◆ **WHAT NEEDS TO BE DONE**
Copy out each line of the listing below where the string "charger" appears.

◆ **ENTRIES SUPPLIED**
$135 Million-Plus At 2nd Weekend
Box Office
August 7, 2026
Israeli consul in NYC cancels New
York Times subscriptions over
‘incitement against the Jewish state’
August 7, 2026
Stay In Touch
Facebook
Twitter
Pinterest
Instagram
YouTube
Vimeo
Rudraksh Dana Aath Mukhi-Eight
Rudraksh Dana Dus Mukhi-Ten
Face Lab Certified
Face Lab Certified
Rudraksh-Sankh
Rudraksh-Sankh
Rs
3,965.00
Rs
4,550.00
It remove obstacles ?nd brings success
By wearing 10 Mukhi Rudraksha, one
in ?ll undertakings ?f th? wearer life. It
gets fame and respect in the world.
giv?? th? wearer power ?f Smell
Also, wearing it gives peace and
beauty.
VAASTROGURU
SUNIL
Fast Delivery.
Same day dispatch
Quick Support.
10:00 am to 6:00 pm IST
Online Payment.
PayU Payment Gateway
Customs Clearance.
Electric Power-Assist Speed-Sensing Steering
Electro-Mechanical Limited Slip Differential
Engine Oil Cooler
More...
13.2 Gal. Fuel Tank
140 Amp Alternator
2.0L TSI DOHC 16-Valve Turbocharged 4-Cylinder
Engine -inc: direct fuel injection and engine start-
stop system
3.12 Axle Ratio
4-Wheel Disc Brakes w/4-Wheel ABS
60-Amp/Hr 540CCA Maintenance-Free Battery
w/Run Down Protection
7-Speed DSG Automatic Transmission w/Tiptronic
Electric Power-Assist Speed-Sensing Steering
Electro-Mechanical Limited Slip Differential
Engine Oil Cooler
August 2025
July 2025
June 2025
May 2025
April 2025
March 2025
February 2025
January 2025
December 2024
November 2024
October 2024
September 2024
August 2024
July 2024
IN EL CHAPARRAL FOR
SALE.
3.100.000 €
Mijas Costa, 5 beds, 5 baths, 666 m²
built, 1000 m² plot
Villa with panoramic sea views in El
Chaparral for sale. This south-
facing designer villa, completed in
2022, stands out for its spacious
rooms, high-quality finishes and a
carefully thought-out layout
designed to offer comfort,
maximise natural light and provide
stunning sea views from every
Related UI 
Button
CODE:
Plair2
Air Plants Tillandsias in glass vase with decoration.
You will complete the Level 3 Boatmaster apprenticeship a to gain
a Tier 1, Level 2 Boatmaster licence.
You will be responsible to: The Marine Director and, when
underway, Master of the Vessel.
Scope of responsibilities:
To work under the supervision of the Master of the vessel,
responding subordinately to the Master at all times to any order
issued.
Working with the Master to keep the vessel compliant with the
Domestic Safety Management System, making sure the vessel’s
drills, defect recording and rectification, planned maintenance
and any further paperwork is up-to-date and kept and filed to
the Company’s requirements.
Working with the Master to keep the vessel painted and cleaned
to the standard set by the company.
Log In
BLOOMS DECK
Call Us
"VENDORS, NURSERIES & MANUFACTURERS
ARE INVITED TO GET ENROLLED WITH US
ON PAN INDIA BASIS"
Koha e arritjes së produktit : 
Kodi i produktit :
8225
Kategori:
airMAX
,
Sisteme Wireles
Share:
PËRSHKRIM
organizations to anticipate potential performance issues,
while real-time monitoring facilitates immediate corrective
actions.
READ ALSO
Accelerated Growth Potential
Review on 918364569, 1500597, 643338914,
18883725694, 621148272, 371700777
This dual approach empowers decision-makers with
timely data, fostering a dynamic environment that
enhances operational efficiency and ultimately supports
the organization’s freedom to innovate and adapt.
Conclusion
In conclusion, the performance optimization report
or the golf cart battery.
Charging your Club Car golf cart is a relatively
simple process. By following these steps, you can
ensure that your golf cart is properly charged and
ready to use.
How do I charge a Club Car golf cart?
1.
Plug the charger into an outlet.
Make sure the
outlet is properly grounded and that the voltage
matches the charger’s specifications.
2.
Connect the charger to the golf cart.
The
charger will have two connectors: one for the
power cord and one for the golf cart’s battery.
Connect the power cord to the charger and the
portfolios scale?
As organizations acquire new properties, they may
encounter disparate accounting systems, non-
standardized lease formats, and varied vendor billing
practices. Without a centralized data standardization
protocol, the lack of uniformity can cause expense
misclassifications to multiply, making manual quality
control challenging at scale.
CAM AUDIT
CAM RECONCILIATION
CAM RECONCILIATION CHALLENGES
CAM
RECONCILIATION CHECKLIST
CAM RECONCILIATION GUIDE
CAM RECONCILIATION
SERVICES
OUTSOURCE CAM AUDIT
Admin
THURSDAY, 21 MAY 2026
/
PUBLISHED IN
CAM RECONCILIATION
* * *
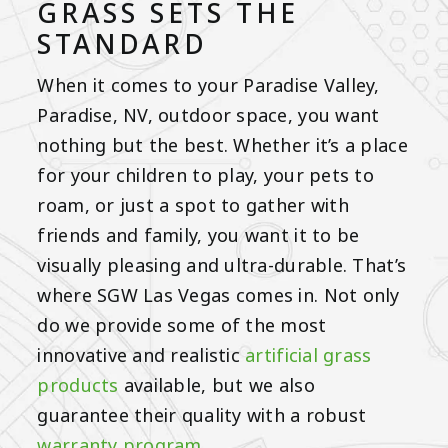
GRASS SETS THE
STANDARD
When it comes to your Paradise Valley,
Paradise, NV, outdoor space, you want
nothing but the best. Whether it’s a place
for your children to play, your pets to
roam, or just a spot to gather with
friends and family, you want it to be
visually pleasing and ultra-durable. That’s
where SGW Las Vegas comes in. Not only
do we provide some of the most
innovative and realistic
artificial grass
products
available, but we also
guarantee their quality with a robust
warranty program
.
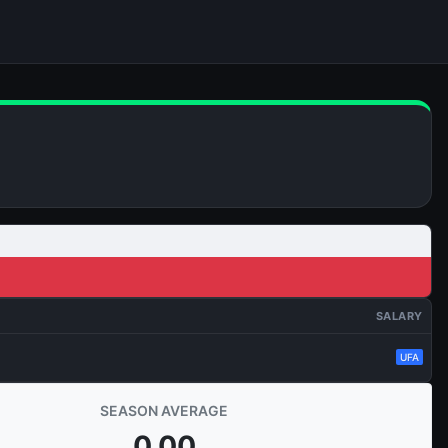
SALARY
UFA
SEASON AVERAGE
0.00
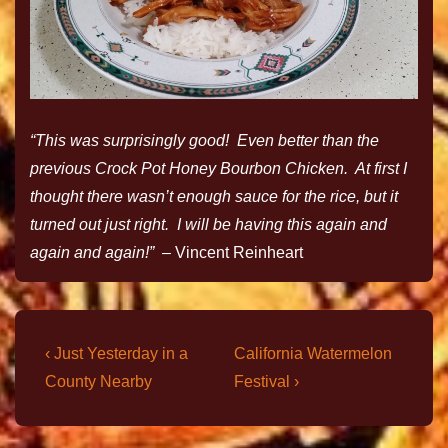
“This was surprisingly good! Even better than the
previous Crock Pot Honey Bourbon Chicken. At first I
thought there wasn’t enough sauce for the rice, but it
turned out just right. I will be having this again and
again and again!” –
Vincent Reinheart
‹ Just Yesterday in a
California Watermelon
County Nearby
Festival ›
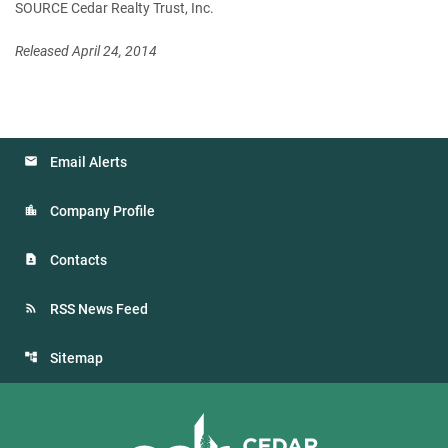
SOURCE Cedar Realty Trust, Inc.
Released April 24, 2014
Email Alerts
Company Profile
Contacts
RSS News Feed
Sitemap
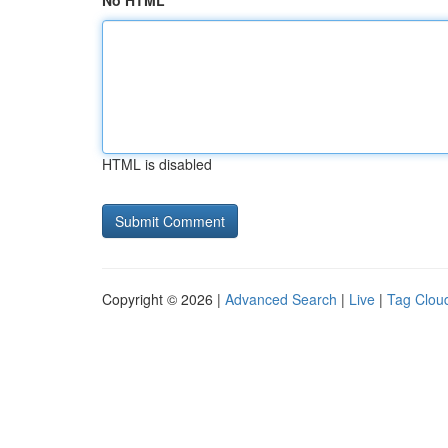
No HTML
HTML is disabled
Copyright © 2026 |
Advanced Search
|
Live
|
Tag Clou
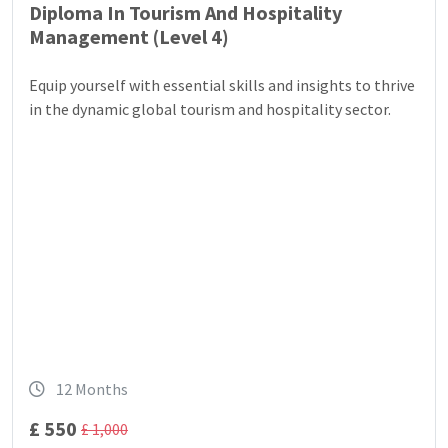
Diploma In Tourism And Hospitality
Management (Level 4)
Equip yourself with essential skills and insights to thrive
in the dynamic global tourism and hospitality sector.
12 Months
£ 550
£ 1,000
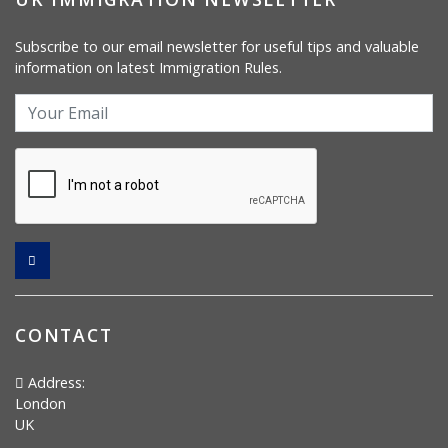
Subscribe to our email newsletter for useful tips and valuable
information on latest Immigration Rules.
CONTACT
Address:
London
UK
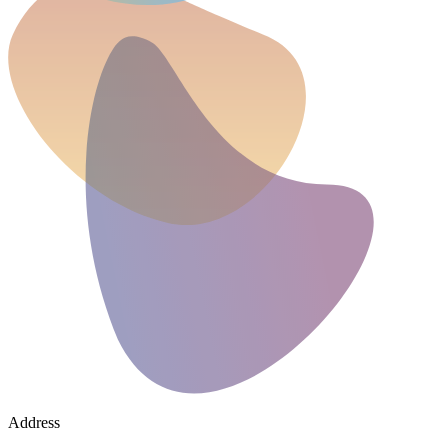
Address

◆ **ANSWER TO THE PROBLEM**
Plug the charger into an outlet.
matches the charger’s specifications.
Connect the charger to the golf cart.
charger will have two connectors: one for the
Connect the power cord to the charger and the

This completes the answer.